Dataset content>
══════════════════════════════
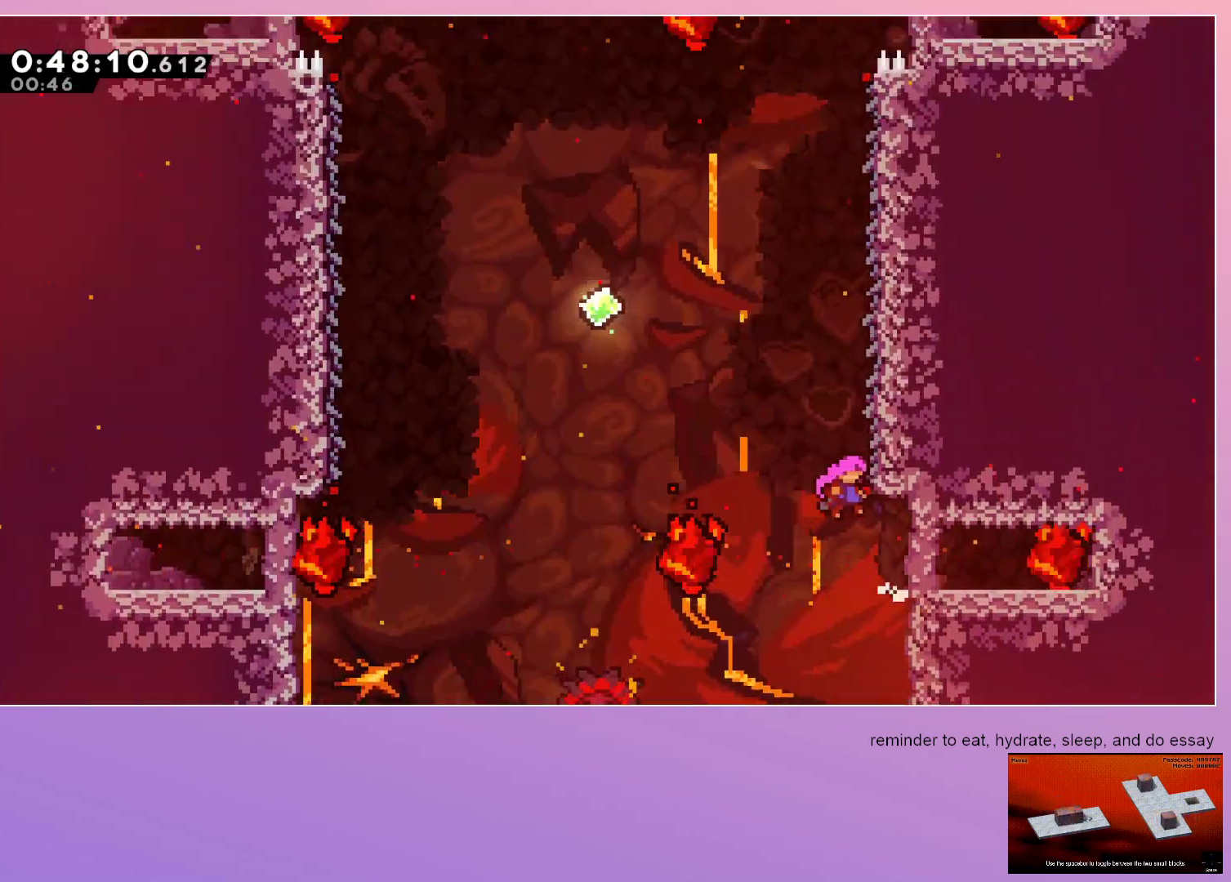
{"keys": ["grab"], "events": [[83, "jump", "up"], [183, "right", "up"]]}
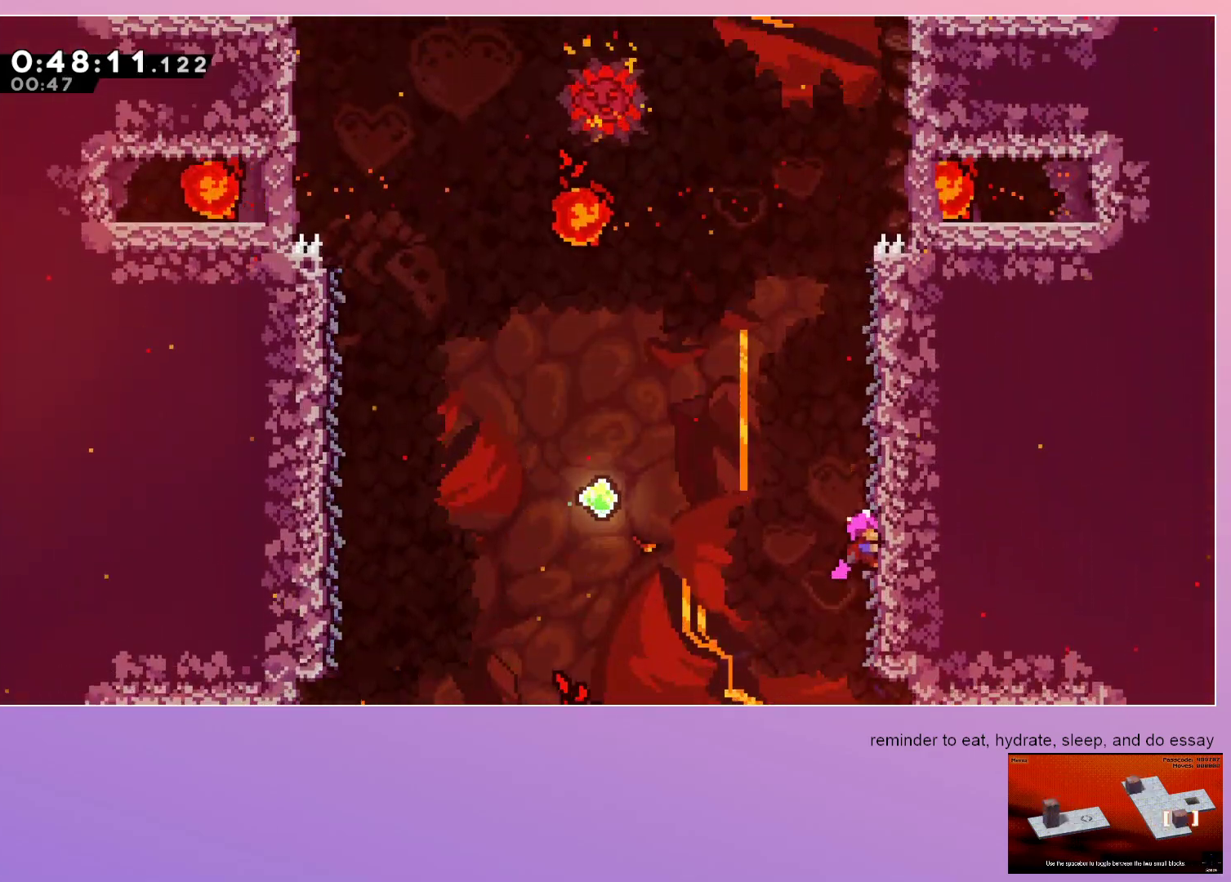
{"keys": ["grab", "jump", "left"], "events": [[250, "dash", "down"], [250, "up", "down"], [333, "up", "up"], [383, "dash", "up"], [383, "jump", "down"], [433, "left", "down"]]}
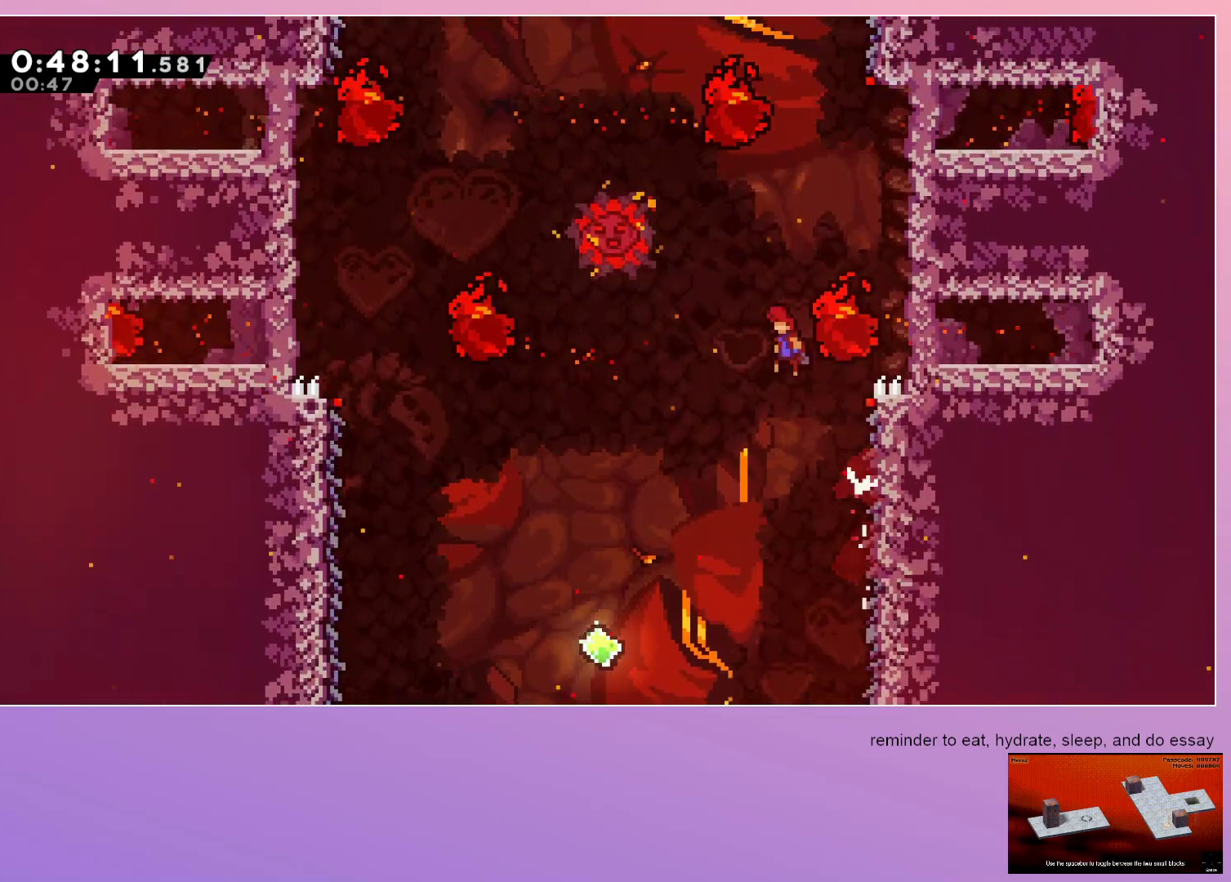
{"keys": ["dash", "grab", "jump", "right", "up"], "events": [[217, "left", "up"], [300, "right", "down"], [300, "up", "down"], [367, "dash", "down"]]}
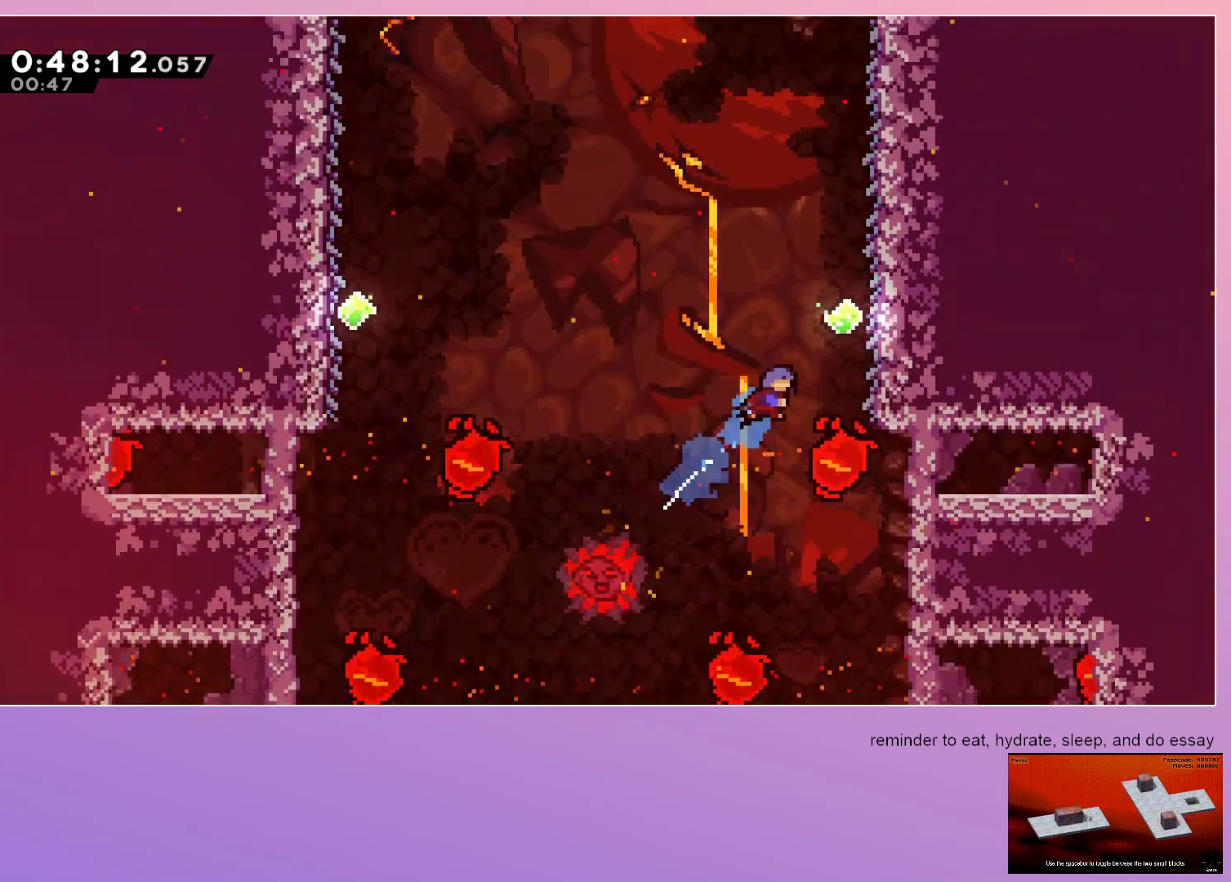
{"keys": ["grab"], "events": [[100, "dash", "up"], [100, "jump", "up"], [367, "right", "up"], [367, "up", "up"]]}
══════════════════════════════
Nothing but the pictures should be left out when the listing is repeated exactly.

{"keys": ["grab"], "events": [[83, "jump", "up"], [183, "right", "up"]]}
{"keys": ["grab", "jump", "left"], "events": [[250, "dash", "down"], [250, "up", "down"], [333, "up", "up"], [383, "dash", "up"], [383, "jump", "down"], [433, "left", "down"]]}
{"keys": ["dash", "grab", "jump", "right", "up"], "events": [[217, "left", "up"], [300, "right", "down"], [300, "up", "down"], [367, "dash", "down"]]}
{"keys": ["grab"], "events": [[100, "dash", "up"], [100, "jump", "up"], [367, "right", "up"], [367, "up", "up"]]}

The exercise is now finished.